Published on February 16th, 2018 | by Giles Parkinson0
Powershop Australia “Stunned” By Low Prices In Solar + Wind Purchase
February 16th, 2018 by Giles Parkinson
Originally published on RenewEconomy
The ambitious renewable energy-focused power retailer Powershop Australia has signed a huge deal for the output of a 200MW solar farm and two big wind farms, after being “stunned” by the low prices offered after it went to the market for proposals last year.
Powershop, owned by New Zealand’s biggest utility Meridian Energy, will also buy three hydropower plants in NSW as part of its plans to more than double its customer numbers and meet their needs with 100 percent renewable energy.
The deal will enable Victoria’s biggest solar project, the 200MW Kiamal Solar Farm near Ouyen, to be built by Total Eren, the first investment in Australia from a joint venture that combines the French oil giant and a renewable energy developer.
Powershop will also take the output from the 54MW Salt Creek wind farm, currently under construction near Woorndoo, around 250km west of Melbourne, and part of the output from CWP’s 135MW Crudine Ridge wind farm, to be built south of Mudgee in NSW.
Powershop CEO Ed McManus said his company was stunned by the results of a request for proposals (RFP) that it began some six months ago.
“We have gotten an overwhelming response from the market,” McManus told RenewEconomy. “I can’t disclose the price, but I am happy to tell you that prices we are getting these PPAs at is well below the wholesale price of energy.
“There are many non-believers out there … but we were surprised at the prices we saw for wind, and shocked at the prices we saw for solar.”
Asked if the prices for these new projects matched recent PPAs such as the sub $55/MWh obtained by Origin Energy for the 530MW Stockyard Hill wind farm in Victoria, and reports of below $70/MWh for solar projects, McManus said:
“We saw prices that were at or around what had been reported in the media as one-offs,” he said. “If you said two and a half years ago that this is where solar will be, we would not have believed it.”
Powershop had been seeking around 300GWh of wind and solar capacity when it started its tender process, but because of the low prices, it has signed up for nearly 800GWh. The PPAs last until 2030.
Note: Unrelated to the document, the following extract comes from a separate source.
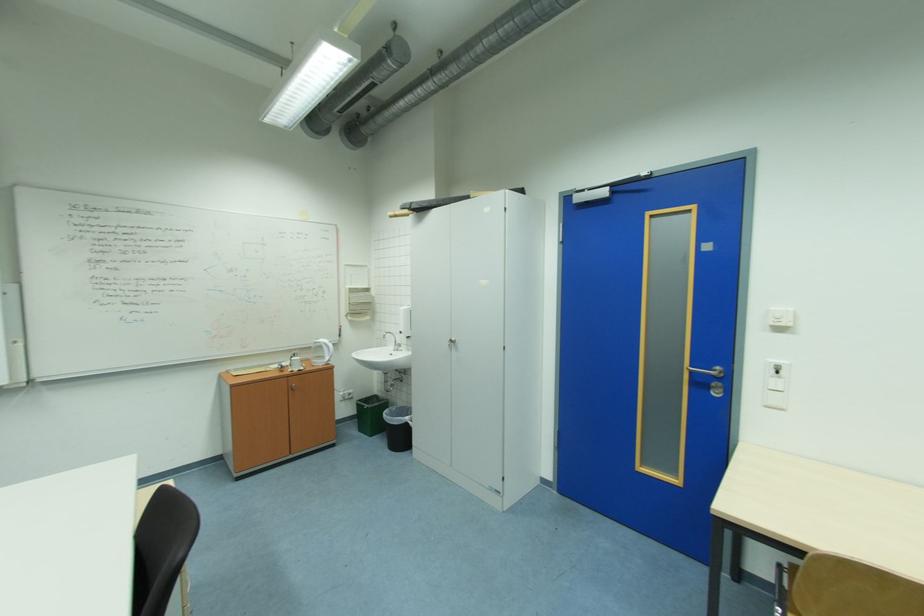
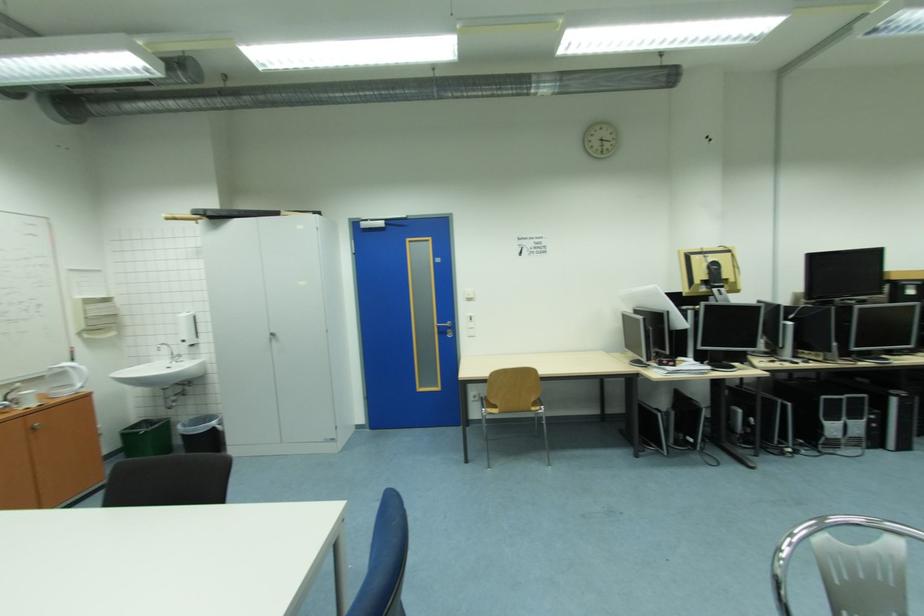
Find the pixel in the second image that matches [369,400] in the first image.

(130, 431)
That will require Powershop to more than double its current retail base of just over 100,000 customers (up more than 10 percent over the year), but McManus says the prospect of cheaper prices from these contracts should help that.
“Over the next year we will get new renewable energy generation that is priced under the market,” he said. “We will prove to people that renewables is the cheapest form of generation, because we will be able to pass on corresponding lower prices to customers.”
Powershop also seized an opportunity to buy three hydropower stations – Hume, Burrinjuck, and Keepit – in NSW from another New Zealand company Trustpower.
Together they total more than 100MW of capacity, although McManus said that they will not be strictly “dispatchable” because their output is dictated by irrigation needs and environmental flows.
“Powershop’s steady growth is proof that Australians have a strong desire to support a green energy company,” McManus said in a statement.
“Our business model has always been based on having a balanced portfolio of generation and retail. Powershop’s growth has created the need for us to make this move in the market. As Powershop continues to grow, we will invest in more renewable energy generation.
“Additionally, the opportunity to acquire hydro assets in Australia is extremely rare and having a balanced portfolio of wind, solar and hydro allows us to more effectively manage risk in the market.”
He said Meridian and Powershop would continue to monitor new technology, such as pumped hydro, batteries and thermal solar, “so that we can ensure we have a diverse range of technologies and generation.”
Powershop had previously sourced its renewable energy generation from two wind farms – Mt Mercer in Victoria and Mt Millar in South Australia – but said it would add more sources as it grew its customer numbers. “We have delivered on that promise,” McManus said.
In a separate statement, CWP said the PPA with Powershop meant that the Crude Ridge project could begin construction in April 2018.
It will comprise 37 wind turbine generators, and got approval despite some local opposition.
CWP’s Ed Mounsey said the project is set to provide regional benefits by contributing over $160,000 per annum to Community Enhancement Funds established with Mid-western and Bathurst Regional Councils, as well as upgrades to over 20 km of local Council roads.”
A total of 19 host landowners will benefit from rental income throughout the life of the project and neighbour agreements will help distribute funds to others in the local community. 75 full-time equivalent jobs are expected to be created during construction.
ANZ has been selected as financial advisor on the deal with Norton Rose Fulbright performing the legal advisor role. Construction consortium details are expected to be announced in the coming weeks.